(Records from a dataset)
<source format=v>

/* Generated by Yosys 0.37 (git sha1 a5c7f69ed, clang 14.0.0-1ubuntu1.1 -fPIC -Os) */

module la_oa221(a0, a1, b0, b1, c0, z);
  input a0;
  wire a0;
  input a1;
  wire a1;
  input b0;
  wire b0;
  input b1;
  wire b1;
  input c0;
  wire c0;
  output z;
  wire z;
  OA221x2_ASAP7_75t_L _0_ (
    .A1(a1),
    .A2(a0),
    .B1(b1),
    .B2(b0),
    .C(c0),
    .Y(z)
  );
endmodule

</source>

--

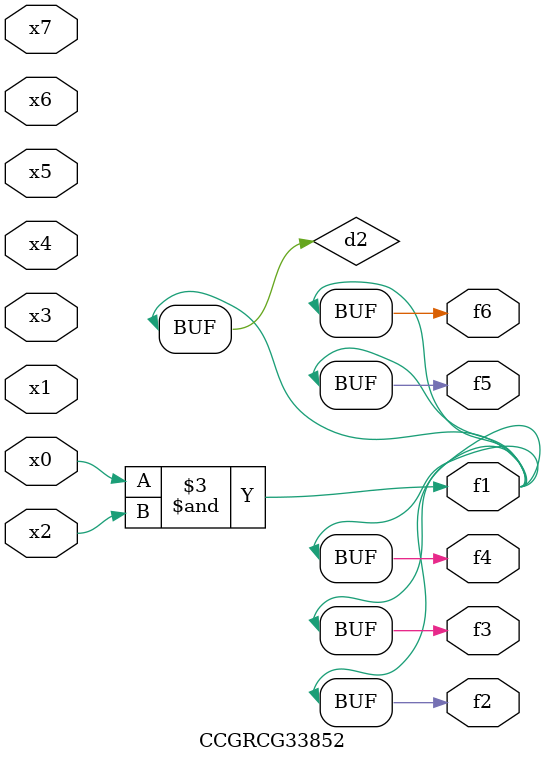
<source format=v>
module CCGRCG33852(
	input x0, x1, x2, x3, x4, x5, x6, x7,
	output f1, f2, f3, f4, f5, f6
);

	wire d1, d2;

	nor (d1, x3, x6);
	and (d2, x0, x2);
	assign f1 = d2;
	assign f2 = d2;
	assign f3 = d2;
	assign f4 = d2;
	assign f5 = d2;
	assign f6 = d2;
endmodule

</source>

* * *

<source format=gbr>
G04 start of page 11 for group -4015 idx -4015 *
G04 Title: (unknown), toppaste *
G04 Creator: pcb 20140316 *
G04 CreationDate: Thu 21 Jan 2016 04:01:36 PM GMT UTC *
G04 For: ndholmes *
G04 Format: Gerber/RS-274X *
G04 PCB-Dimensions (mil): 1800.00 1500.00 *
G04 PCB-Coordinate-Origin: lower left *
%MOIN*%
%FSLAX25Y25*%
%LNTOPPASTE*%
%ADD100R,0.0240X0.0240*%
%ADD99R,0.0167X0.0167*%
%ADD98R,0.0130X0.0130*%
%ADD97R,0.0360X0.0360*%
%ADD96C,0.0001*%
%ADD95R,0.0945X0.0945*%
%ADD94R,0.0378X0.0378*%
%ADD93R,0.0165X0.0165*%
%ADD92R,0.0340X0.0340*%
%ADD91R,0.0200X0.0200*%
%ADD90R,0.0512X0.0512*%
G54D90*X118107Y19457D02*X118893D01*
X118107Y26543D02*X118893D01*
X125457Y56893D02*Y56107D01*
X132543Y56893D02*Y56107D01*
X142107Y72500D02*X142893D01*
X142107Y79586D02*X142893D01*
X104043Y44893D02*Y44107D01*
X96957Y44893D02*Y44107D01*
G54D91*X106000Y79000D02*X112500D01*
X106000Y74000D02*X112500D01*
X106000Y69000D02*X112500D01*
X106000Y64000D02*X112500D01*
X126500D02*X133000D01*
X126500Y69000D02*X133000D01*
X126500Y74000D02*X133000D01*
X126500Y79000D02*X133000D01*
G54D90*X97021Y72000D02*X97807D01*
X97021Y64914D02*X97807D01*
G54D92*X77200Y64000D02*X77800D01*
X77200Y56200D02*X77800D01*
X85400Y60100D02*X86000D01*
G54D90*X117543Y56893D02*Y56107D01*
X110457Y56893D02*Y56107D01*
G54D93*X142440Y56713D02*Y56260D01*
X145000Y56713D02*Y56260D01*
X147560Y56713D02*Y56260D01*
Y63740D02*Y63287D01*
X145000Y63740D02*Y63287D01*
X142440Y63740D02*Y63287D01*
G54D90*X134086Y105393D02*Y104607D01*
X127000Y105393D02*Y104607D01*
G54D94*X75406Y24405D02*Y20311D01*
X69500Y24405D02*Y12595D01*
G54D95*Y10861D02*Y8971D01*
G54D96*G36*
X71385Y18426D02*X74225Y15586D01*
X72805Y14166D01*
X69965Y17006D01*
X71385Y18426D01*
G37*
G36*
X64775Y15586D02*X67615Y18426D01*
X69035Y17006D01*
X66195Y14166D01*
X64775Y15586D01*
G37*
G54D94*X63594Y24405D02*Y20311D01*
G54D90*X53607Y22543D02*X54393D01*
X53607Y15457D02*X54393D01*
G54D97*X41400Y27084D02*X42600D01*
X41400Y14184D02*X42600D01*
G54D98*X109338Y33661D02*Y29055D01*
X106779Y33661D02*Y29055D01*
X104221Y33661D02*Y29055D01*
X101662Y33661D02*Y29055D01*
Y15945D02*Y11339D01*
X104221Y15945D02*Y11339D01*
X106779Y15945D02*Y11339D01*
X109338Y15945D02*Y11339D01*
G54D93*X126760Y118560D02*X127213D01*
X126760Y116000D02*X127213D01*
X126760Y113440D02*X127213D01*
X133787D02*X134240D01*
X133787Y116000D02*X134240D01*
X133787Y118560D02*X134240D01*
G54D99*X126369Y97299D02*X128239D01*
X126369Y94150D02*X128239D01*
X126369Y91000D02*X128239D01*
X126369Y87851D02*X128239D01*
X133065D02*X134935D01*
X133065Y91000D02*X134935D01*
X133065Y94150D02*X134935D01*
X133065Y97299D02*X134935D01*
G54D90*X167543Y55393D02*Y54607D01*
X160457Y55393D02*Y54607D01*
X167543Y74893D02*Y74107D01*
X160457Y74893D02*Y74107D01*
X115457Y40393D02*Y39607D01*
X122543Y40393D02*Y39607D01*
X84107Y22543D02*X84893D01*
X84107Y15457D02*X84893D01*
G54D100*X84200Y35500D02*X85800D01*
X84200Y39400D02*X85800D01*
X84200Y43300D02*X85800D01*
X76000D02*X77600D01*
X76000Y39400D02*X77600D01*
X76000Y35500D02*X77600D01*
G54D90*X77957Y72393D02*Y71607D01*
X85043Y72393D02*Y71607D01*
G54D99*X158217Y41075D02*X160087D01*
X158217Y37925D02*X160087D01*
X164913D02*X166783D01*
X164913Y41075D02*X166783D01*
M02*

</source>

### [About this exercise]
Scan the records above for the word "input" and return every line where it occurs.

### [Task response]
  input a0;
  input a1;
  input b0;
  input b1;
  input c0;
	input x0, x1, x2, x3, x4, x5, x6, x7,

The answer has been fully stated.